Text passage —
# Any detailed documentation for skinning ui elements?



## Mark Belbin (Sep 3, 2010)

I've read nils' post from some months ago about the wonders of this feature, and together with the skin offset capability and pixl accurate placement and sizing of elements, it looks like something really worth inevstigating.

The latest KSP guide makes no mention of skinning ui elements other than that the feature exists, and I haven't seen much about the actual process (I know you need to use graphic design tools, as in nil's post)....

Any pointers?

Mark


----------



## Thonex (Sep 3, 2010)

Yeah... me too... I'm curious as to if there's more documentation on this.

Cheers,

Andrew K


----------



## polypx (Sep 3, 2010)

Mark,

Get a copy of the documentation for Kontakt Player building from NI. They have examples of how to make your own knobs, menus, switches, etc. in that package.

cheers
Dan


----------



## EvilDragon (Sep 4, 2010)

I think that this topic can help at least for positioning elements! Also, I have already uploaded the KP devguide for TechLo and kb123, so here's the link for all others interested in this: http://www.mediafire.com/?xg4vboia0fwc2s8 (Kontakt Player 4 Library Developer Guide)

Of course, you can use these pointers for non-KP libraries as well. Just make sure that the image files get installed to (Win XP):

*C:\Documents And Settings\%username%\My Documents\Kontakt 4\Pictures\*

In that folder, it is *EvilDragon's* recommendation to create a new folder (via installer) holding vendor's name (in your case, Mark, that folder would be called Wavelore ), and inside that folder you could create another folder with the name of the library using the custom images.

So, developers don't really have to pay big $$$ to NI to get the nice interfaces - anyone can do it!

Granted, the above mentioned path is different on Vista/W7, and again on OSX, but other users could chime in and help here, I guess!

EDIT: Just checked my old Skype chat with my Sonokinetic employer, the OSX path should be:

*HD/Library/ApplicationSupport/NativeInstruments/Kontakt4/Pictures/*


----------



## Mark Belbin (Sep 5, 2010)

Thanks for the replies, guys. Mario, that was exactly what I needed. Now I just have to figure out how to make the background of my images transparent....

-M


----------



## EvilDragon (Sep 5, 2010)

Aim 1 —
In the forum thread on skinning UI elements, rewrite the paragraph that begins "In that folder, it is" more briefly, keeping its main facts.
Aim 2 —
Summarize the forum thread on skinning UI elements in three sentences.
No task makes use of the stored entries.

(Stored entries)

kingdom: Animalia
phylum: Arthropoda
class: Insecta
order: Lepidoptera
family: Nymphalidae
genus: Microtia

--

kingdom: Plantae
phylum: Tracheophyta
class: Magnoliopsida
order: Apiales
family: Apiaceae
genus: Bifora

Full response 1 —
EvilDragon recommends that an installer create a folder named for the vendor inside the Pictures folder (Wavelore, in Mark's case). Inside it goes a subfolder named for the library that uses the custom images.

Full response 2 —
Mark Belbin asks for detailed documentation on skinning UI elements, noting that the latest KSP guide only mentions that the feature exists. Replies point him to NI's documentation for Kontakt Player building, which has examples of custom knobs, menus and switches. EvilDragon shares a link to the Kontakt Player 4 Library Developer Guide and gives the folders where the image files should be installed on Windows XP and OSX, and Mark says that was exactly what he needed.